Page MenuHomePhabricator

ResourceLoader DepStore lock acquired twice?
Closed, ResolvedPublic

Description

In Logstash (Perf Team dashboard) most the messages are from failed attempts to acquire a Memcached lock (presumably due to TKOs and link saturation etc.)

It's not very frequent, but whenever it happens, it logs the following twice for the same reqId/url:

reqId: XsA-pQpAEJkAAn5JFC8AAABM
2020-05-16T19:31:49 ERROR memcached mw1395
Memcached error for key "rl-deps:skins.minerva.base.styles|minerva|ne:lock" on server "127.0.0.1:11213": A TIMEOUT OCCURRED

2020-05-16T19:31:50 ERROR memcached mw1395
Memcached error for key "rl-deps:skins.minerva.base.styles|minerva|ne:lock" on server "127.0.0.1:11213": A TIMEOUT OCCURRED

This suggests it's attempting the lock twice, which seems contrary to what the code says. A bug perhaps?

Related Objects

StatusSubtypeAssignedTask
Resolvedaaron
ResolvedKrinkle
Resolvedaaron
Resolvedtstarling
Declinedaaron
Resolvedaaron
ResolvedEevans
Resolvedaaron
ResolvedKrinkle
ResolvedPapaul
Resolved Marostegui
Resolvedaaron
ResolvedKrinkle
Resolvedtstarling
Resolvedtstarling
ResolvedPRODUCTION ERRORjcrespo
Resolvedtstarling
Resolved Marostegui
Resolvedtstarling

Event Timeline

Krinkle triaged this task as Medium priority.Jun 15 2020, 11:27 PM
Krinkle moved this task from Inbox to Confirmed Problem on the MediaWiki-ResourceLoader board.

Searching for << +channel:memcached +message:/.*deps.*/ >> I still see this sometimes.

I see plenty of timeouts where the error is not logged twice. Those that happen twice seem to be about 200 ms apart.

Do we know from the code why the same load.php web request process would be entering that path twice?

Krinkle changed the task status from Open to Stalled.Sep 24 2021, 9:44 PM

To be re-evaluated after T113916. Either way, it's a fairly mild inefficienty at worst, so not a high priority either way.
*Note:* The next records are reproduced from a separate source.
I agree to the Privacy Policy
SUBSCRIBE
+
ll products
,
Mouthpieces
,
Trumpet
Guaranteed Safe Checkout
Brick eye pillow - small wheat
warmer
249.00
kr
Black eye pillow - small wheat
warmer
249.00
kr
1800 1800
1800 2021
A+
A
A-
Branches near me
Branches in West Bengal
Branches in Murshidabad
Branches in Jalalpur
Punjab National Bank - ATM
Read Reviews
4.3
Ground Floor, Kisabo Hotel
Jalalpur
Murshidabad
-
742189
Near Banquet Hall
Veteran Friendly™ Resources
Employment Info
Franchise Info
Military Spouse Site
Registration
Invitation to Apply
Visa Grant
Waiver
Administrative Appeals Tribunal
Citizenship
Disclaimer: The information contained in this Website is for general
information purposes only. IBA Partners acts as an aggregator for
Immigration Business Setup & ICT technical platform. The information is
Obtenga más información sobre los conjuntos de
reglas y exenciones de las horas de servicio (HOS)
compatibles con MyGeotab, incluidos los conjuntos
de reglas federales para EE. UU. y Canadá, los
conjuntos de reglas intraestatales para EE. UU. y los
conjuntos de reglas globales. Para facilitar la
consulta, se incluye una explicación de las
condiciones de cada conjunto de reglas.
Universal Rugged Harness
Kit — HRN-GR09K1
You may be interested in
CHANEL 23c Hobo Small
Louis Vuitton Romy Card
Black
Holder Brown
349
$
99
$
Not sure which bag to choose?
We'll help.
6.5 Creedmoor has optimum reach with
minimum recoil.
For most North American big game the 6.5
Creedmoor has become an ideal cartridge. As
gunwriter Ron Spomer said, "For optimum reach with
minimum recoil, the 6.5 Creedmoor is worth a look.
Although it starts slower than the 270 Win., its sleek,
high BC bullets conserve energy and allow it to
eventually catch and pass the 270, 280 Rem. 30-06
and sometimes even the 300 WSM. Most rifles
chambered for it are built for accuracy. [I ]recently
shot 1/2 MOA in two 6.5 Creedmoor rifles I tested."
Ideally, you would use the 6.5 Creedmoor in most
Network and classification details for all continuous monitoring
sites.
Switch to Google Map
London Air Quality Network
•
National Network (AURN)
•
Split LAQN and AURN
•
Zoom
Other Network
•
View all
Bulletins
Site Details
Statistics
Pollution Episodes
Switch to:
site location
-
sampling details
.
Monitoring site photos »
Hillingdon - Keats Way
Krinkle removed a project: MediaWiki-ResourceLoader.
Krinkle added a subscriber: aaron.

Change 724528 had a related patch set uploaded (by Aaron Schulz; author: Aaron Schulz):

[mediawiki/core@master] objectcache: improve error status codes in MemcachedPeclBagOStuff

https://gerrit.wikimedia.org/r/724528

Change 724541 had a related patch set uploaded (by Aaron Schulz; author: Aaron Schulz):

[mediawiki/core@master] objectcache: set error status codes in MemcachedPhpBagOStuff

https://gerrit.wikimedia.org/r/724541

Logstash query:

channel:memcached AND message:*lock* AND url:*load.php*

https://logstash.wikimedia.org/goto/3c49860f3ebaead845660bf7593ff432

I do see a handful of entries with "Memcached error for key "...:rl-deps:...:lock" on server 127.0.0.1:11213: A TIMEOUT OCCURRED". But, I do not see any entries where the same lock is tried (and failed) twice in a row, or otherwise more than one entry from the same reqId.

Change 724528 merged by jenkins-bot:

[mediawiki/core@master] objectcache: improve error status codes in MemcachedPeclBagOStuff

https://gerrit.wikimedia.org/r/724528

Change 724541 merged by jenkins-bot:

[mediawiki/core@master] objectcache: set error status codes in MemcachedPhpBagOStuff

https://gerrit.wikimedia.org/r/724541